There are multiple paths to permanent funding. Some have suggested assessing broadband revenues while others have proposed assessing big tech revenues. The National Urban League’s digital equity and inclusion plan (for which I served as a co-editor and author of several sections) suggests enabling Medicaid to issue broadband vouchers, as telehealth utilization could improve health outcomes and lower costs. There are pros and cons to each approach, and different states will likely have different perspectives on which policy will best serve its citizens. But unity on the specifics is less important than unity among states in communicating that the FCC and Congress must agree on a plan to permanently ensure that all Americans, regardless of income, can afford broadband service in their residence.
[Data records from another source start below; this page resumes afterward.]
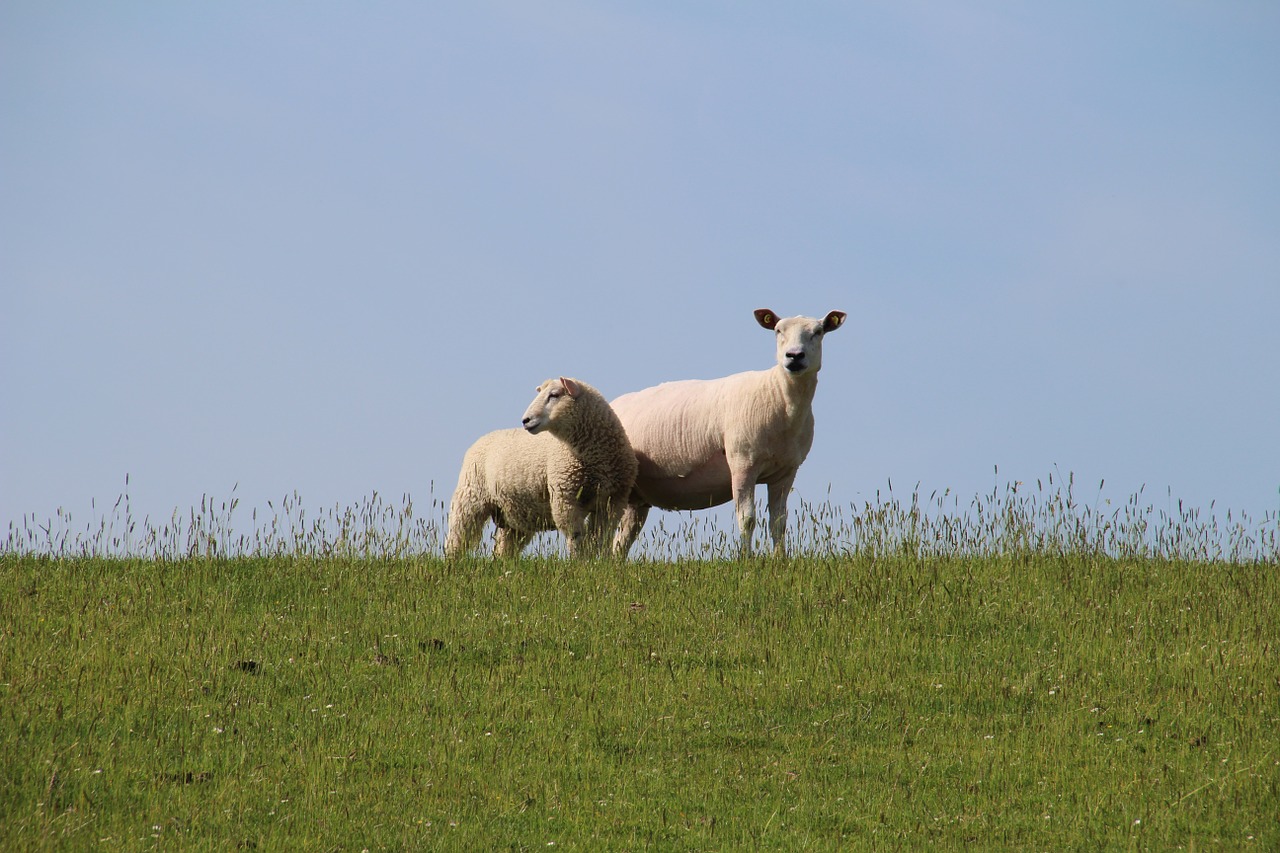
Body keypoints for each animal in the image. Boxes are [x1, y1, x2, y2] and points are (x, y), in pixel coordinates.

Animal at [445, 376, 640, 558]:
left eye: (554, 394)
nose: (525, 420)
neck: (593, 458)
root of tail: (483, 438)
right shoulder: (565, 497)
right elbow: (576, 537)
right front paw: (581, 562)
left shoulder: (612, 501)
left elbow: (601, 538)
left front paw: (600, 562)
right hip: (470, 498)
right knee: (458, 536)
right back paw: (453, 562)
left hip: (514, 513)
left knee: (504, 547)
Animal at [611, 306, 849, 558]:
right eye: (777, 330)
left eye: (818, 332)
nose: (794, 356)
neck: (779, 397)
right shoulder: (742, 463)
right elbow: (747, 519)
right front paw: (746, 560)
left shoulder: (786, 472)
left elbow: (779, 522)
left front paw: (780, 559)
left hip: (636, 498)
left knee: (621, 540)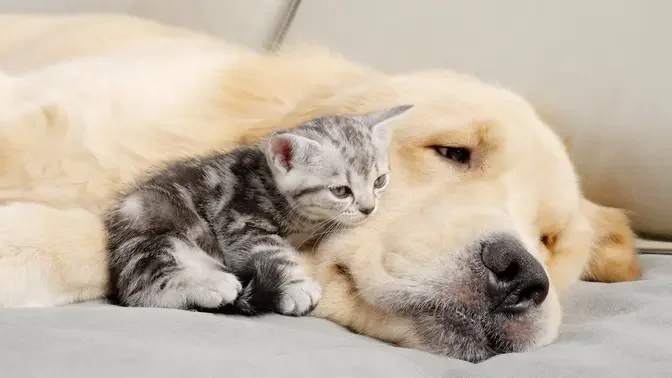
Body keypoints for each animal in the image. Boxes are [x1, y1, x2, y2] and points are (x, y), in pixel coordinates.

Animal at [105, 105, 412, 318]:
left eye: (379, 181)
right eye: (341, 191)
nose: (368, 208)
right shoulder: (239, 221)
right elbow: (275, 252)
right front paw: (297, 287)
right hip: (154, 225)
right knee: (142, 291)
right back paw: (213, 285)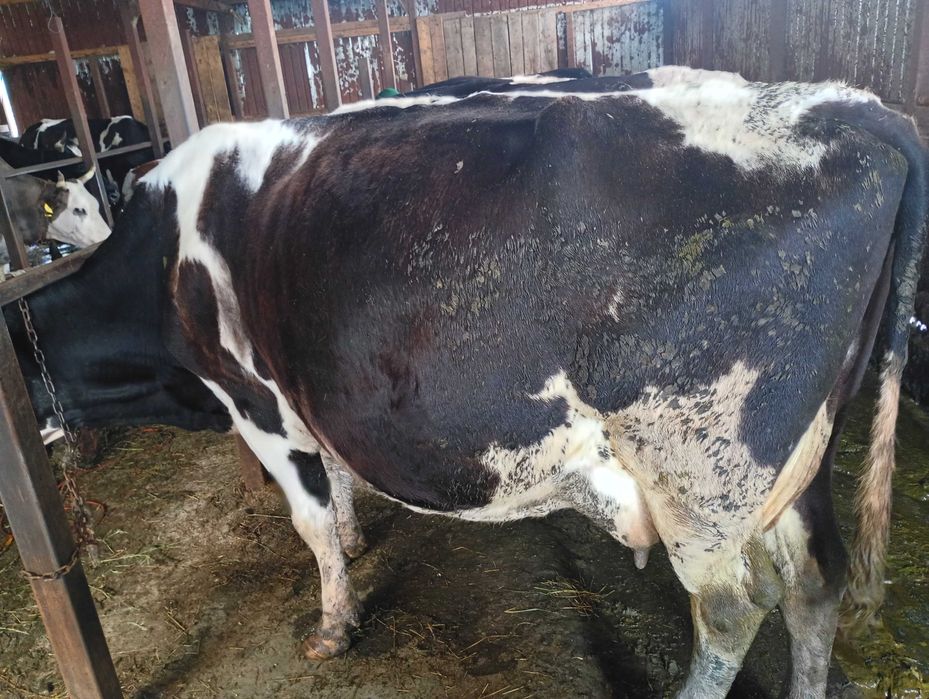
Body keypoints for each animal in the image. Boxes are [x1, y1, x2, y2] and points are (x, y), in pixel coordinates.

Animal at [3, 68, 927, 698]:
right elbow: (339, 485)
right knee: (815, 584)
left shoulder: (260, 404)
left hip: (701, 469)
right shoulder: (311, 396)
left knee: (734, 606)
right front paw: (356, 540)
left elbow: (309, 521)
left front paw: (332, 623)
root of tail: (849, 106)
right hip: (802, 458)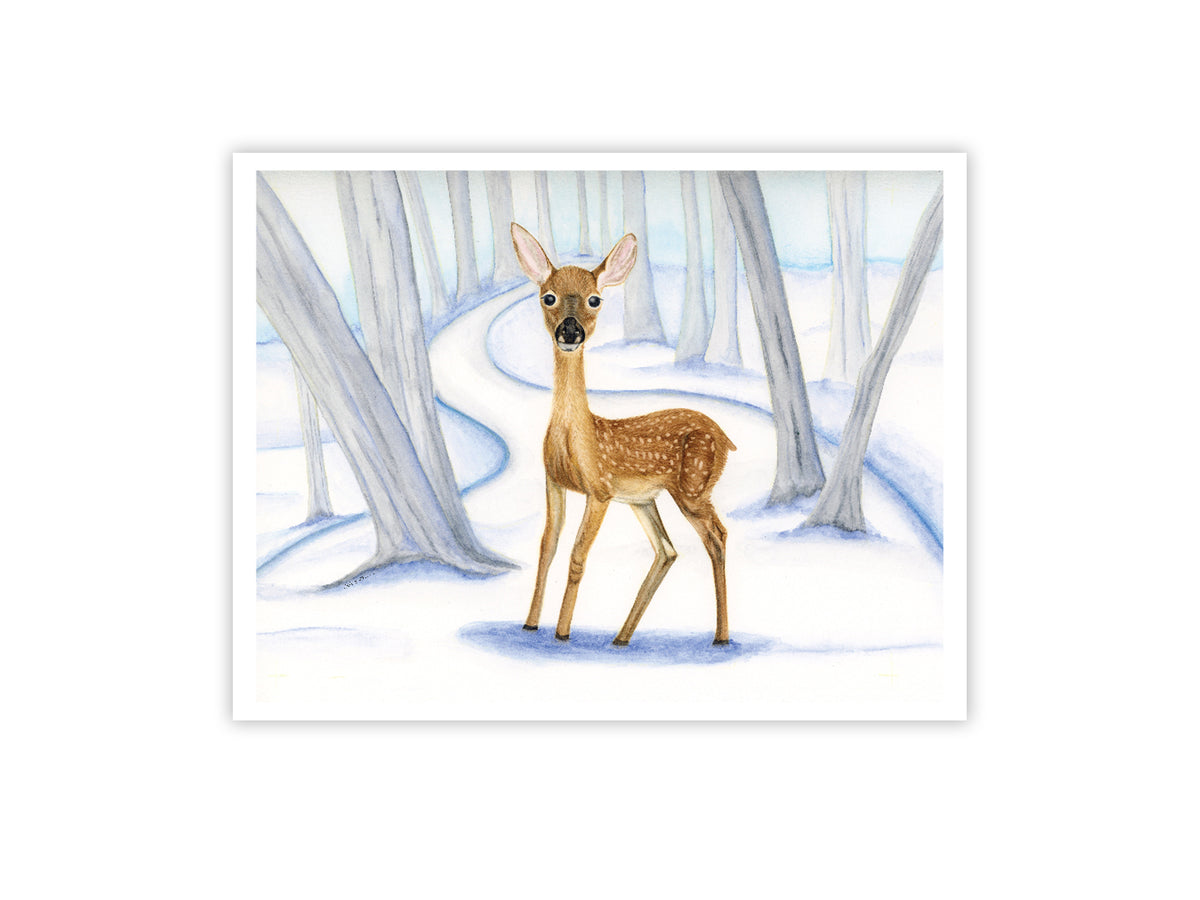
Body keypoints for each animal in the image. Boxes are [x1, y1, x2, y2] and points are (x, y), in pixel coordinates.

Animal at [511, 222, 736, 647]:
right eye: (548, 297)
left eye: (594, 299)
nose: (570, 331)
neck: (576, 439)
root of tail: (726, 438)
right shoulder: (554, 482)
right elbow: (547, 547)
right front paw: (530, 623)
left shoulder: (599, 489)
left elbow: (577, 556)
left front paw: (562, 632)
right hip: (644, 500)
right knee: (667, 550)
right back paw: (621, 636)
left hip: (694, 486)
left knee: (717, 536)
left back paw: (721, 636)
If the FCC fails, states will likely have to fill the void, creating many fiscal and political challenges. The federal government is far better suited to fund social policy support programs than states, which have to annually balance budgets. It will also create an administrative challenge as the Affordable Connectivity Program—which utilizes other federal programs for significant parts of its own administration—will have to be stood up in 50 different ways.
The upside for states goes beyond avoiding those problems and improving education. Increasingly, expanded broadband adoption can improve everything a state does. For example, in 2015, a coalition of 44 local government officials wrote to the FCC in support of reforming the existing low-income support program, noting that it could help modernize delivery of public services, lower overheads for local governments, and save the public the expense of visiting government offices in person, among many other advantages.
What was true then is still true now. If we achieve universal adoption, there are multiple ways that states can improve outcomes in the delivery of health care, workforce development, and other essential services.
Comments from states on the Affordable Connectivity Program are due on January 18, with reply comments due on January 31. States do not have be detailed in their advocacy, but they need to send a clear message to the FCC and Congress. While states will take responsibility for spending federal dollars to bridge the access divide, the federal government has the responsibility for assuring that all can afford basic broadband services.